Dhrubajyoti Ghosh
Snapshots of shared memory
We have an \( n \)-length array \( \texttt{A} \) where each \( \texttt{A[i]} \) is updated by a different writer \( \texttt{W[i]} \). There is also a reader \( \texttt{R} \) who reads \( \texttt{A} \) from left to right and whose task is to return a snapshot reflecting the contents of \( \texttt{A} \) at some time.
The task is not straightforward.
Due to the ever-changing nature of \( \texttt{A} \), simply reading it sequentially might return a snapshot that \( \texttt{A} \) was never equal to!
The reader and writers need to work together to avoid this issue. It will be assumed that
- the read of a single cell and a write to that cell do not overlap (think of them as atomic operations),
- \( \texttt{R} \) should not return an 'old' valid snapshot, i.e. in the order \( \texttt{A=V1} \rightarrow \texttt{A=V2} \rightarrow \texttt{R's read} \) (with none of the events overlapping), \( \texttt{R} \) should not return \( \texttt{V1} \) as its snapshot.
Solution #1
In addition to writing a value to its cell, the writer also includes the timestamp.

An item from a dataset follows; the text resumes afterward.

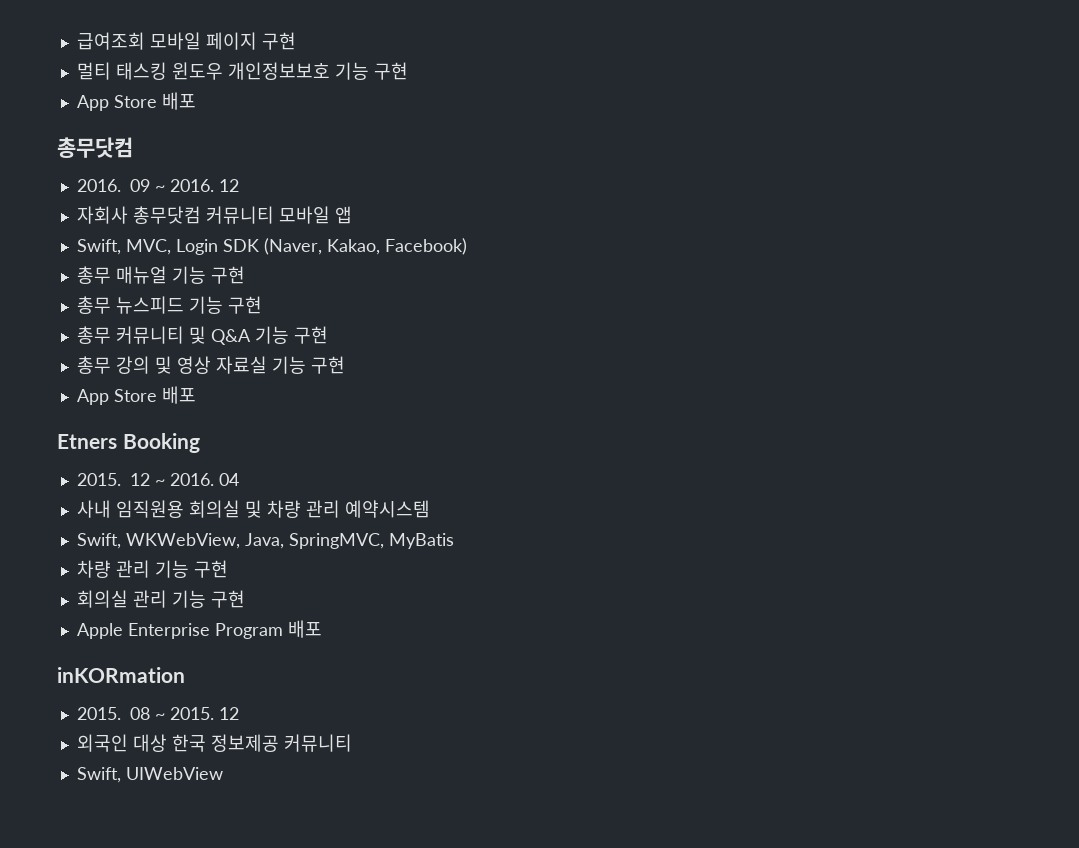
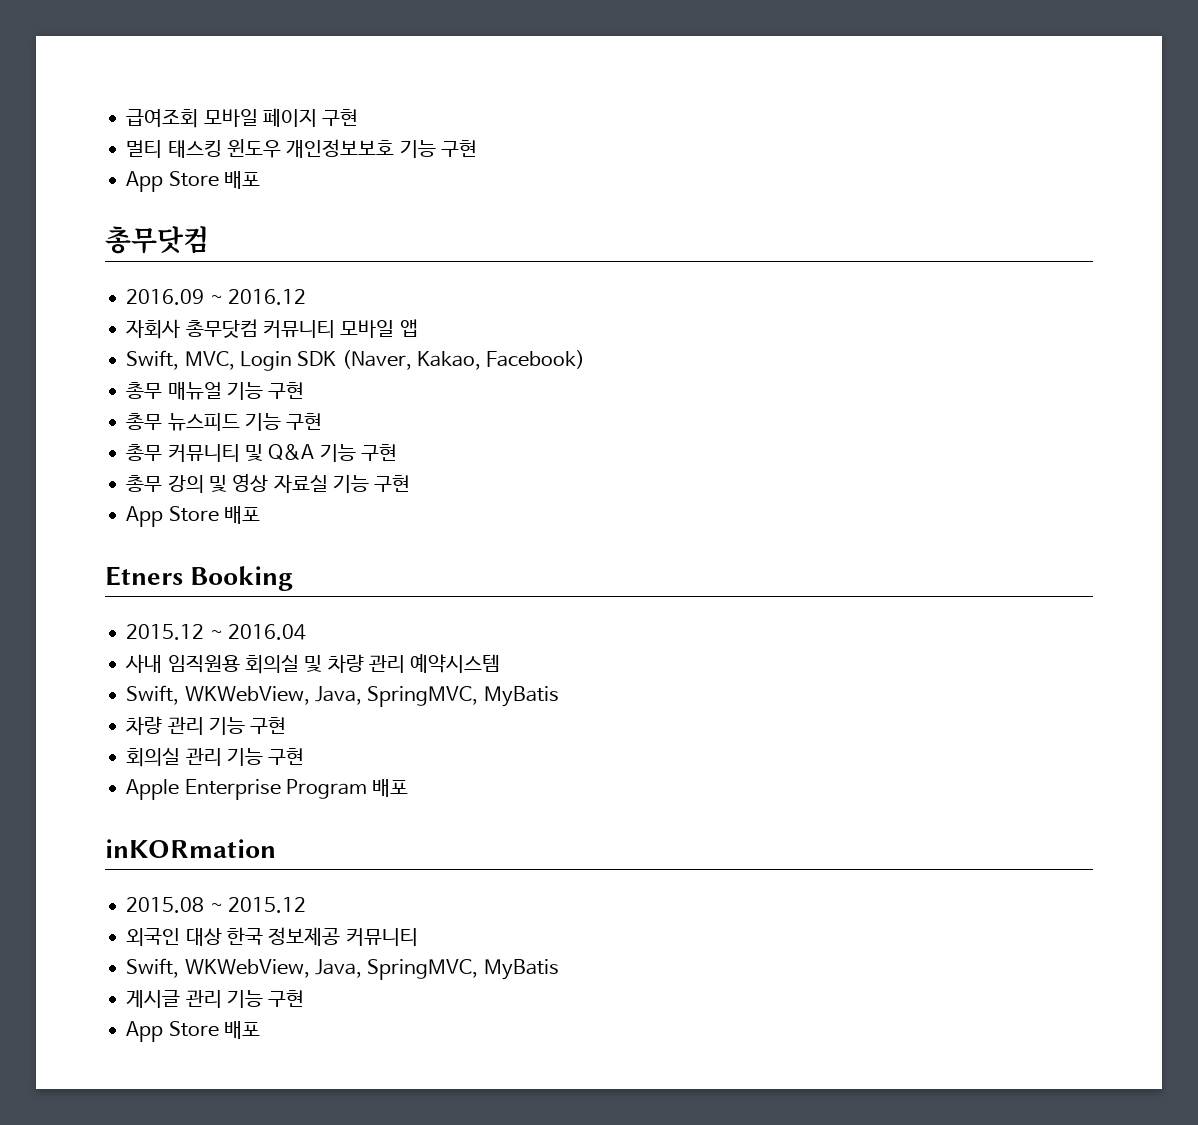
[76,179,239,192] 2016. 09 ~ 2016. 12 -> [126,289,306,305] 2016.09 ~ 2016.12
[76,473,239,486] 2015. 12 ~ 2016. 04 -> [126,624,306,640] 2015.12 ~ 2016.04
[76,707,239,720] 2015. 08 ~ 2015. 12 -> [126,897,306,913] 2015.08 ~ 2015.12
[125,767,223,780] UIWebView -> [184,959,559,980] [126,990,305,1008] [126,1021,260,1042] WKWebView, Java, SpringMVC, MyBatis // 게시글 관리 기능 구현 // App Store 배포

The reader keeps reading the array in an indefinite loop (call each iteration a \( \texttt{collect} \) ), until two consecutive \( \texttt{collects} \) return the same snapshot. This snapshot is valid since it must have existed at any point in the time gap between the two \( \texttt{collect} \)s (timestamping the values is crucial in ensuring this).
The issue here is that \( \texttt{R} \) might keep on iterating this loop forever because the \( \texttt{collect} \)s could always keep changing.
Solution #2
In #1, the writers were causing the trouble and did not bother to do anything about it. They will have to 'help' \( \texttt{R} \) by taking a valid snapshot of \( \texttt{A} \) before writing (so a write is now a read followed by the update), and if \( \texttt{R} \) is stuck on the loop for too long, it uses those snapshots. At this point some things are not clear:
- how the writers manage to always take a valid snapshot, and
- how and when \( \texttt{R} \) chooses among these snapshots so as to not violate B.
The solution is a recursive one. A read \( \texttt{r} \) operates as follows (note that writers and \( \texttt{R} \) both implement reads now):
- Keep repeating \( \texttt{collect} \) as before. If two consecutive \( \texttt{collect} \)s are the same, use that \( \texttt{collect} \) as it is a valid snapshot. If this does not happen, eventually there must be some writer \( \texttt{W} \) who has changed(/updated) the array twice (PHP).
- This means \( \texttt{W} \) must have executed an entire write (starting after its first update) within the interval in which read \( \texttt{r} \) was executed.
- This is the cue for recursion, since \( \texttt{W} \)'s write has a read embedded in it. End the definition of \( \texttt{r} \) by requiring that IF \( \texttt{W} \)'s (embedded) read had returned a snapshot to \( \texttt{W} \), then \( \texttt{r} \) should use that snapshot, otherwise it returns nothing.
In fact, \( \texttt{W} \)'s embedded read SHOULD have returned a snapshot and moreover the snapshot is valid (meaning \( \texttt{r} \) always returns a valid snapshot). To see this, look at \( \texttt{W} \)'s embedded read - either it must have had two consecutive \( \texttt{collect} \)s in which case we do have a valid snapshot, or there must be a writer \( \texttt{W'} \) whose write interval falls within \( \texttt{W} \)'s embedded read interval. Clearly \( \texttt{W'} \neq \texttt{W} \). Apply the same reasoning to \( \texttt{W'} \). How long can this go on recursively? There are at most \( n \) writers. Down the line, we will run out of writers and there will be some super-embedded read which finds two consecutive equal \( \texttt{collect} \)s and thus has a valid snapshot. This snapshot gets carried up the recursion chain and is returned by \( \texttt{r} \).
Illustrations for #2 coming up.
References
- Atomic Snapshots of Shared Memory, Yehuda Afek, Hagit Attiya, Danny Dolev, Eli Gafni, Michael Merritt, Nir Shavit
- The Art of Multiprocessor Programming, by Maurice Herlihy and Nir Shavit.